Teacher's work helps kids get through restrictions
WARNING! St. Mary Parish is being overrun by bears — and other exotic animals! Just take a drive down a street in Bayou Vista, Morgan City, Patterson or Berwick, and keep your eyes peeled for animals peeking out of windows or lurking on porches.
How did such a thing happen?
The bears and other animals were let loose by a combined effort started locally by Michele Besse, a Bayou Vista Elementary School first grade teacher, and Kimberly Romero Ruiz of Bayou Vista.
On March 22, Besse asked her Facebook friends to “go around their houses in Bayou Vista and to put bears out.”
Why, you ask?
“When this (the COVID-19 shelter in place order by Gov. John Bel Edwards) all started I heard about a woman reading bedtime stories to her students,” Besse said of how she decided to do the same with a dedicated YouTube channel.
The book she selected for the March 23 bedtime story was, “We’re Going on a Bear Hunt,” by Michael Rosen and Helen Oxenbury. That’s why on March 22 night she enlisted the help of her Facebook friends. Before she began reading the book, she told her students that there would be a surprise at the end. That surprise was that there were bears placed in windows in Bayou Vista for them to find.
Coincidentally, on March 23 Ruiz saw a Facebook post from Lafayette about the “bear hunt.” A bear hunt that has not only spread across St. Mary Parish but the nation, as well.
“We (her and her daughter Annabelle Ruiz) went Monday (March 23) and saw 10, maybe 15 bears,” Ruiz said.
“There was like no bears,” said Annabelle, 13. “I kind of got upset.”
That’s when she asked her mom, “Do you think we can do something to make more bears come?”
“St. Mary Parish is GOING ON A BEAR HUNT” Facebook Group started on Tuesday as a result.

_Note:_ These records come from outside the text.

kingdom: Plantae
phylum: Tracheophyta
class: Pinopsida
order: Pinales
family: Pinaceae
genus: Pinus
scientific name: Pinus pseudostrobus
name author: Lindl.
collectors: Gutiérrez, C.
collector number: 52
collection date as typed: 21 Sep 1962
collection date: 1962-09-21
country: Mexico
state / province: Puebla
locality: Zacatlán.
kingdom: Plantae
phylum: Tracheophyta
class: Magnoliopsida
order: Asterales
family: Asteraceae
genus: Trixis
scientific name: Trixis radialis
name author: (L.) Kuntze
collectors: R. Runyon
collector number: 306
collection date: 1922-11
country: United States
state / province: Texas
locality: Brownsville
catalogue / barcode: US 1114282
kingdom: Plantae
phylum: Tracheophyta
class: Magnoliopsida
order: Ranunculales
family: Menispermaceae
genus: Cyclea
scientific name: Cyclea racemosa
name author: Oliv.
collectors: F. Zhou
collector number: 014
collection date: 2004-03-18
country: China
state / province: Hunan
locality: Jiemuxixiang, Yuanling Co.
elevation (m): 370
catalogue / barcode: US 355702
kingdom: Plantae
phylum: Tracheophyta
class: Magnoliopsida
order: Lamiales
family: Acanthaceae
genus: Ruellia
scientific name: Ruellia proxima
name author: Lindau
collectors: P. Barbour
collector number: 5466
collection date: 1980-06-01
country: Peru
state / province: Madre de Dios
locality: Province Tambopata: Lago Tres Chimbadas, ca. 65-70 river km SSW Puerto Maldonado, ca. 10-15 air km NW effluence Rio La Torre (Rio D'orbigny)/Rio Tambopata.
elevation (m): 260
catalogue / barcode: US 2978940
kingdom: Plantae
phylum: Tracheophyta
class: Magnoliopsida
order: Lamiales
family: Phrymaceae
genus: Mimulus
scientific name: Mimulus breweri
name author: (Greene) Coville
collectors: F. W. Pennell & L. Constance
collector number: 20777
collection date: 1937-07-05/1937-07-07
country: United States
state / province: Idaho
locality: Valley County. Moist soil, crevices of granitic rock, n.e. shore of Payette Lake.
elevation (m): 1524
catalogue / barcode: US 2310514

“I added about 10 people (that first day) and now I think we are up to almost 800,” Kimberly Ruiz said Thursday morning. “When I took A.J. (her 6-year-old son) on Wednesday there were bears everywhere!”
Besse packed up all her books from her classroom on that last day of school with her bedtime story videos in mind.
“I hoped I could read to my babies,” she sighed. “This is the first time I’ve had to leave my students.”
Now every day she makes a bedtime story video for her students and sends it to them via their parents through the Remind app. The app is used by St. Mary Parish Public Schools as a way for teachers to communicate with parents.
“My first video to the students was to just reassure them,” she said. Her positive outlook on life is what she wants to share with her students.
“Find the joy and the positive,” she told her students in that first video. “Be patient and love one another.”
As she fought back tears, she said, “We have students that don’t eat … you can see that they are hurting.
“What scares me the most is that they don’t have us (teachers) right now.”
The hunt does come with precautions … Besse urges her students to “Remember do not come in contact with anyone, do not touch anyone, just wave a good 10-feet away.”
And for one last reassurance each night, Besse ends her bedtime stories with a smile, an American Sign Language “I Love You” sign and the words … “I love and take joy in the journey.”